We are slowly but surely chipping away at this problem. One approach has exploited correlations between particular molecular markers and therapeutic response. The first such “breakthrough” in high-grade glioma was the observation that loss of chromosomes 1p and 19q uniformly predict chemosensitivity in anaplastic oligodendrogliomas (1). Subsequent work has refined this relationship using additional markers to forecast longevity in patients with these tumors (2). More recently we have seen similar observations in glioblastoma where methylation of the methyl-guanine-methyl transferase (MGMT) gene promoter is associated with better response to temozolomide (TMZ) (3). Similarly, co-expression of the vIII mutation of epidermal growth factor receptor (EGFR) and the PTEN tumor suppressor gene predicts response to EGFR inhibitors (4).

Another approach has been large multi-center clinical trials using conventional and unconventional agents. Stupp et al have shown that radiotherapy with concurrent low dose temozolomide and subsequent high dose TMZ leads to longer survival than radiotherapy alone for newly diagnosed glioblastoma (5). Presently a large multicenter trial is comparing the use of an immuotoxin (IL13-PE39QQR) delivered by convection enhanced delivery against carmustine-impregnated biodegradable wafers in patients with operable glioblastoma at first recurrence. Yet another avenue of investigation is to use preclinical animal testing to improve response by refining traditional therapeutic delivery schedules, combining agents and investigating various modes of delivery and concentrations of agents achieved in tumor, brain and CSF.

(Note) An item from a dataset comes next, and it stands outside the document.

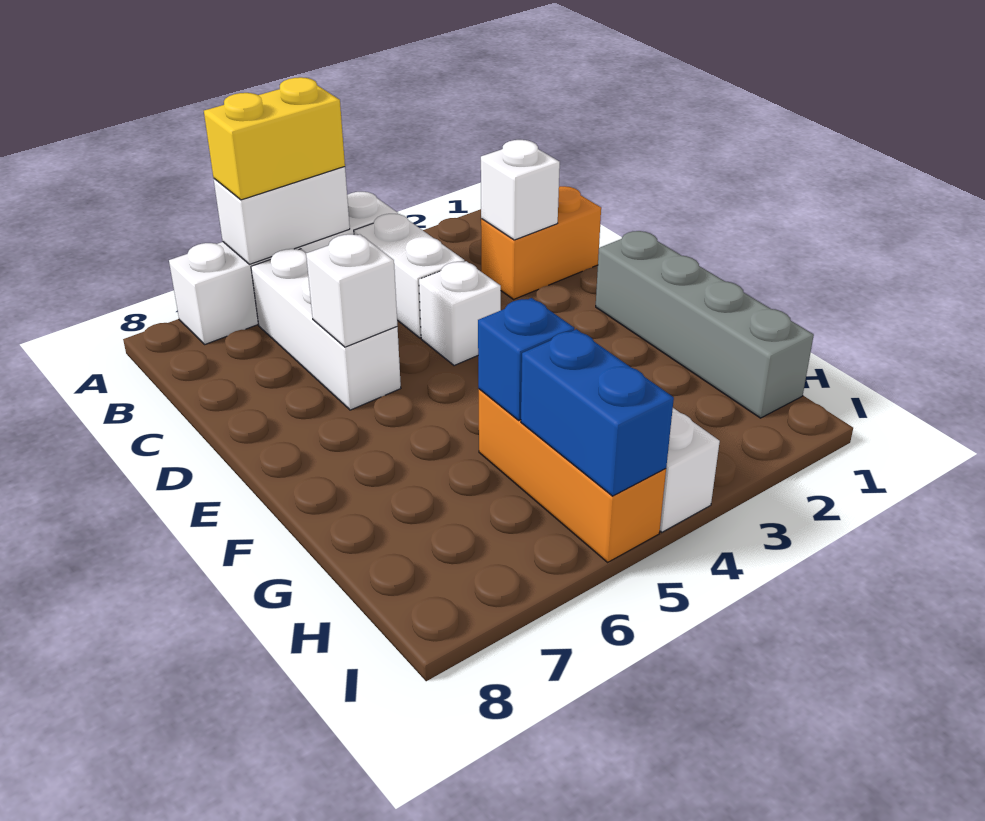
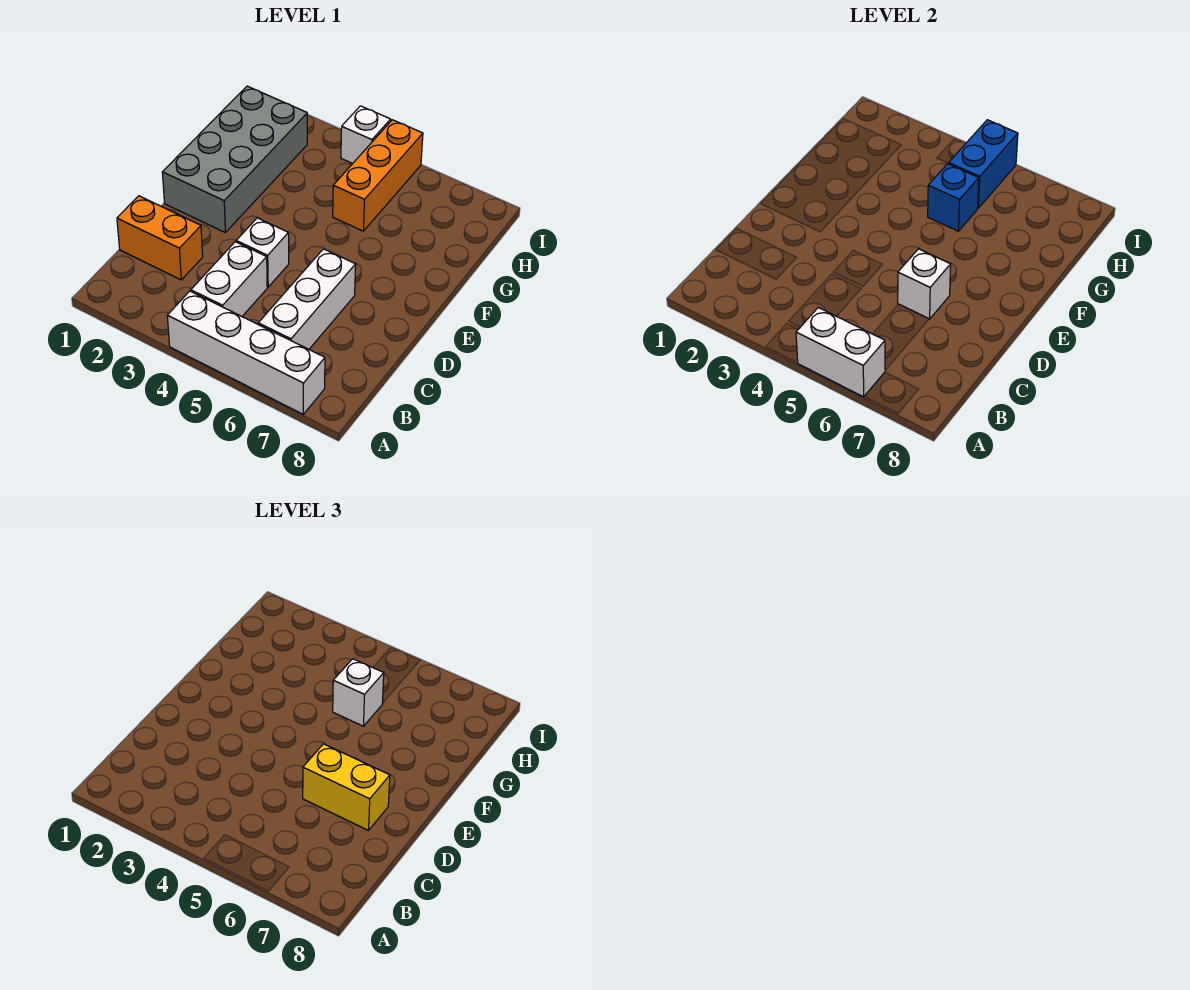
yellow 1x2 brick [204,77,345,200] -> yellow 1x2 brick moved to [303,744,390,830]
white 1x1 brick [481,140,560,240] -> white 1x1 brick moved to [333,659,384,726]
grey 1x4 brick [596,231,814,418] -> grey 2x4 brick [162,86,307,232]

So in this volume we present the spectrum of issues pertaining to high-grade gliomas from the basics of clinical characteristics and management to the state-of-the-art in diagnosis and therapeutics, as well as current areas of investigation that may lead to the treatments of tomorrow. We explore whether molecular diagnosis complements histology or is likely to supercede it, the most current information in imaging techniques to assist us in diagnosing and monitoring treatment, and the latest in “conventional” treatments such as surgery, radiation, and cytotoxic chemotherapy.